*** Opening RECORDS FOR THE EXERCISE ***

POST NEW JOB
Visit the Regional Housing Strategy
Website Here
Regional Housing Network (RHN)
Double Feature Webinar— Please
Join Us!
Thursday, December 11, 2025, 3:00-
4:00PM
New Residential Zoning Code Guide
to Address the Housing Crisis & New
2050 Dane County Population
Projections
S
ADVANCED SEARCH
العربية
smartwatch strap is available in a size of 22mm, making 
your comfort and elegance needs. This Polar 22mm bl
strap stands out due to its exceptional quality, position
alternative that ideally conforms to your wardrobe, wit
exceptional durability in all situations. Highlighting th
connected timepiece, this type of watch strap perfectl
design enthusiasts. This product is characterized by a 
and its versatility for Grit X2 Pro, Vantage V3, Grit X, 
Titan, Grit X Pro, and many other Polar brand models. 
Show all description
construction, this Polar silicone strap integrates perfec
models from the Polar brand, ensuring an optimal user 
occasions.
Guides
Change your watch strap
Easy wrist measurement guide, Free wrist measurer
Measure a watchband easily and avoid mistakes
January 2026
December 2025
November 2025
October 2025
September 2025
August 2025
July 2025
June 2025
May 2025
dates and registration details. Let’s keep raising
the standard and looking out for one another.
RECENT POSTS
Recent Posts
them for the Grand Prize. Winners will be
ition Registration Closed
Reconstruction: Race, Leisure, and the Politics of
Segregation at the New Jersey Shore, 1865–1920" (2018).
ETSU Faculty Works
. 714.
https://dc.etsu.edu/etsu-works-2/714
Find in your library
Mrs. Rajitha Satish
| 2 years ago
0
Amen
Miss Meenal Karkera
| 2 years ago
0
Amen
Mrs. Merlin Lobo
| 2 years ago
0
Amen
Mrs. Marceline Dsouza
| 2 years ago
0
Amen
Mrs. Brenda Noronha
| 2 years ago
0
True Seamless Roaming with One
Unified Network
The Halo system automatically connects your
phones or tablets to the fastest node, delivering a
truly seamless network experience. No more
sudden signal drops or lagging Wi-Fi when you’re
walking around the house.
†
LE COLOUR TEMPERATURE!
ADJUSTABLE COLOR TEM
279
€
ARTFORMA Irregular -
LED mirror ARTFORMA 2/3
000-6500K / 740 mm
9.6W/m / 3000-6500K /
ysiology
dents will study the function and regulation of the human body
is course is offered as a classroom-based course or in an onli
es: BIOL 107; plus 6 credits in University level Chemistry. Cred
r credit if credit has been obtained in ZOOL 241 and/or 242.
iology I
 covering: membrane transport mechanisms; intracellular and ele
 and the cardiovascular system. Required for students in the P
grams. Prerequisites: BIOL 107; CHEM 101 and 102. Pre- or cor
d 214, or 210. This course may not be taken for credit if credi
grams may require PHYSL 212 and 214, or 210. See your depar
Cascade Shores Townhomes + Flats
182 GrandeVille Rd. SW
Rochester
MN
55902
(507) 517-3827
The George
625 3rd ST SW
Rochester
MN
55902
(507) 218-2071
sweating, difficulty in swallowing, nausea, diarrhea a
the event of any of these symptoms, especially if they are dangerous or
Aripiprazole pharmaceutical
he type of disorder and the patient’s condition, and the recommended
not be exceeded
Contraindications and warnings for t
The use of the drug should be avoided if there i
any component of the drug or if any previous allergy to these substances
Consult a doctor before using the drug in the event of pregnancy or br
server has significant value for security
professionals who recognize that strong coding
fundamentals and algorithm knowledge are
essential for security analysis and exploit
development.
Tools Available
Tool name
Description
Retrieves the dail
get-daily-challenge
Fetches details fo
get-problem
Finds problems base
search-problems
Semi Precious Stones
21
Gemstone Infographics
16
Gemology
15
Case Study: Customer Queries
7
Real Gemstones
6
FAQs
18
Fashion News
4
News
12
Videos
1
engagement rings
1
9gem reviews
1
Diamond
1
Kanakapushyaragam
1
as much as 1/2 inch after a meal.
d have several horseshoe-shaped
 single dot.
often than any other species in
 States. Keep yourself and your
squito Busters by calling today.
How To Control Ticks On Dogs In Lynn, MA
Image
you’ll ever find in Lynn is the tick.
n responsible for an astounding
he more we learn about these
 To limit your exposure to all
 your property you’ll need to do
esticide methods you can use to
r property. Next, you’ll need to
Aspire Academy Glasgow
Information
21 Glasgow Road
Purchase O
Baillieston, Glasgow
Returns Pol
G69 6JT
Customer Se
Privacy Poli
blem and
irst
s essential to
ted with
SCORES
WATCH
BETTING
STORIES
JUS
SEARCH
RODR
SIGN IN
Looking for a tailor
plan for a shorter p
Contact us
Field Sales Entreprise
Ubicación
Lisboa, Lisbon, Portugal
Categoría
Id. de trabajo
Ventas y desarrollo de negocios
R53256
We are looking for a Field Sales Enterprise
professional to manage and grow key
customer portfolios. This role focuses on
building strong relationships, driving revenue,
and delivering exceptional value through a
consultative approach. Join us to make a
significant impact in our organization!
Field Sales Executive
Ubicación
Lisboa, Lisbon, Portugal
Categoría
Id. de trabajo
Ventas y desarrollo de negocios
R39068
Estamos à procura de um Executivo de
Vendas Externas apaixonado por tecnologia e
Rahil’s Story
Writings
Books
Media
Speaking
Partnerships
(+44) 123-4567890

*** Closing RECORDS FOR THE EXERCISE ***

§ PROBLEM TO SOLVE: Please copy the listing word for word, from its first line through the line containing "Easy wrist measurement", including both of those lines.

§ ANSWER FOR THIS EXERCISE:
POST NEW JOB
Visit the Regional Housing Strategy
Website Here
Regional Housing Network (RHN)
Double Feature Webinar— Please
Join Us!
Thursday, December 11, 2025, 3:00-
4:00PM
New Residential Zoning Code Guide
to Address the Housing Crisis & New
2050 Dane County Population
Projections
S
ADVANCED SEARCH
العربية
smartwatch strap is available in a size of 22mm, making 
your comfort and elegance needs. This Polar 22mm bl
strap stands out due to its exceptional quality, position
alternative that ideally conforms to your wardrobe, wit
exceptional durability in all situations. Highlighting th
connected timepiece, this type of watch strap perfectl
design enthusiasts. This product is characterized by a 
and its versatility for Grit X2 Pro, Vantage V3, Grit X, 
Titan, Grit X Pro, and many other Polar brand models. 
Show all description
construction, this Polar silicone strap integrates perfec
models from the Polar brand, ensuring an optimal user 
occasions.
Guides
Change your watch strap
Easy wrist measurement guide, Free wrist measurer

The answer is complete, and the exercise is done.